*** Opening of Data extract ***
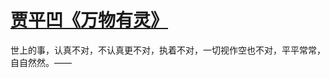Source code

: # [贾平凹《万物有灵》](https://github.com/miss-shiyi/miss-shiyi/issues/167)

世上的事，认真不对，不认真更不对，执着不对，一切视作空也不对，平平常常，自自然然。——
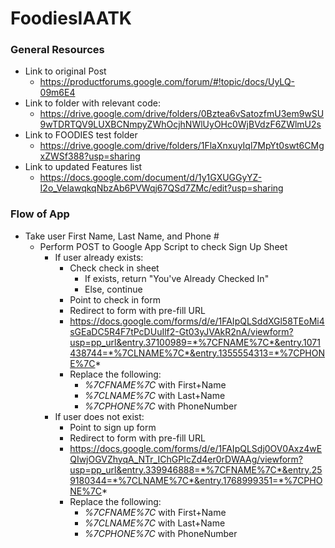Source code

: # FoodiesIAATK

### General Resources
* Link to original Post
    * https://productforums.google.com/forum/#!topic/docs/UyLQ-09m6E4
* Link to folder with relevant code:
    * https://drive.google.com/drive/folders/0Bztea6vSatozfmU3em9wSU9wTDRTQV9LUXBCNmpyZWhOcjhNWlUyOHc0WjBVdzF6ZWlmU2s
* Link to FOODIES test folder
    * https://drive.google.com/drive/folders/1FlaXnxuyIql7MpYt0swt6CMgxZWSf388?usp=sharing
* Link to updated Features list
    * https://docs.google.com/document/d/1y1GXUGGyYZ-I2o_VelawqkqNbzAb6PVWqj67QSd7ZMc/edit?usp=sharing

### Flow of App
* Take user First Name, Last Name, and Phone #
    * Perform POST to Google App Script to check Sign Up Sheet
        * If user already exists:
            * Check check in sheet
                * If exists, return "You've Already Checked In"
                * Else, continue
            * Point to check in form
            * Redirect to form with pre-fill URL
            * https://docs.google.com/forms/d/e/1FAIpQLSddXGl58TEoMi4sGEaDC5R4F7tPcDUuIlf2-Gt03yJVAkR2nA/viewform?usp=pp_url&entry.37100989=*%7CFNAME%7C*&entry.1071438744=*%7CLNAME%7C*&entry.1355554313=*%7CPHONE%7C*
            * Replace the following:
                * *%7CFNAME%7C* with First+Name
                * *%7CLNAME%7C* with Last+Name
                * *%7CPHONE%7C* with PhoneNumber
        * If user does not exist:
            * Point to sign up form
            * Redirect to form with pre-fill URL
            * https://docs.google.com/forms/d/e/1FAIpQLSdj0OV0Axz4wEQIwjOGVZhyqA_NTr_IChGPIcZd4er0rDWAAg/viewform?usp=pp_url&entry.339946888=*%7CFNAME%7C*&entry.259180344=*%7CLNAME%7C*&entry.1768999351=*%7CPHONE%7C*
            * Replace the following:
                * *%7CFNAME%7C* with First+Name
                * *%7CLNAME%7C* with Last+Name
                * *%7CPHONE%7C* with PhoneNumber
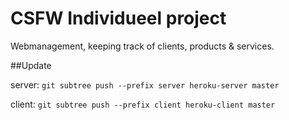 # CSFW Individueel project

Webmanagement, keeping track of clients, products & services.

##Update

server: `git subtree push --prefix server heroku-server master`

client: `git subtree push --prefix client heroku-client master`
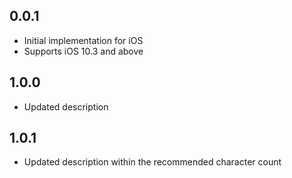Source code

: ## 0.0.1

* Initial implementation for iOS
* Supports iOS 10.3 and above

## 1.0.0

* Updated description

## 1.0.1

* Updated description within the recommended character count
*** Close of Data extract ***
-- Directive --
Reproduce these lines without any change, leaving out the pictures.

-- Solution for this exercise --
Source code

: # [贾平凹《万物有灵》](https://github.com/miss-shiyi/miss-shiyi/issues/167)

世上的事，认真不对，不认真更不对，执着不对，一切视作空也不对，平平常常，自自然然。——
Source code

: # FoodiesIAATK

### General Resources
* Link to original Post
    * https://productforums.google.com/forum/#!topic/docs/UyLQ-09m6E4
* Link to folder with relevant code:
    * https://drive.google.com/drive/folders/0Bztea6vSatozfmU3em9wSU9wTDRTQV9LUXBCNmpyZWhOcjhNWlUyOHc0WjBVdzF6ZWlmU2s
* Link to FOODIES test folder
    * https://drive.google.com/drive/folders/1FlaXnxuyIql7MpYt0swt6CMgxZWSf388?usp=sharing
* Link to updated Features list
    * https://docs.google.com/document/d/1y1GXUGGyYZ-I2o_VelawqkqNbzAb6PVWqj67QSd7ZMc/edit?usp=sharing

### Flow of App
* Take user First Name, Last Name, and Phone #
    * Perform POST to Google App Script to check Sign Up Sheet
        * If user already exists:
            * Check check in sheet
                * If exists, return "You've Already Checked In"
                * Else, continue
            * Point to check in form
            * Redirect to form with pre-fill URL
            * https://docs.google.com/forms/d/e/1FAIpQLSddXGl58TEoMi4sGEaDC5R4F7tPcDUuIlf2-Gt03yJVAkR2nA/viewform?usp=pp_url&entry.37100989=*%7CFNAME%7C*&entry.1071438744=*%7CLNAME%7C*&entry.1355554313=*%7CPHONE%7C*
            * Replace the following:
                * *%7CFNAME%7C* with First+Name
                * *%7CLNAME%7C* with Last+Name
                * *%7CPHONE%7C* with PhoneNumber
        * If user does not exist:
            * Point to sign up form
            * Redirect to form with pre-fill URL
            * https://docs.google.com/forms/d/e/1FAIpQLSdj0OV0Axz4wEQIwjOGVZhyqA_NTr_IChGPIcZd4er0rDWAAg/viewform?usp=pp_url&entry.339946888=*%7CFNAME%7C*&entry.259180344=*%7CLNAME%7C*&entry.1768999351=*%7CPHONE%7C*
            * Replace the following:
                * *%7CFNAME%7C* with First+Name
                * *%7CLNAME%7C* with Last+Name
                * *%7CPHONE%7C* with PhoneNumber
 # CSFW Individueel project

Webmanagement, keeping track of clients, products & services.

##Update

server: `git subtree push --prefix server heroku-server master`

client: `git subtree push --prefix client heroku-client master`
Source code

: ## 0.0.1

* Initial implementation for iOS
* Supports iOS 10.3 and above

## 1.0.0

* Updated description

## 1.0.1

* Updated description within the recommended character count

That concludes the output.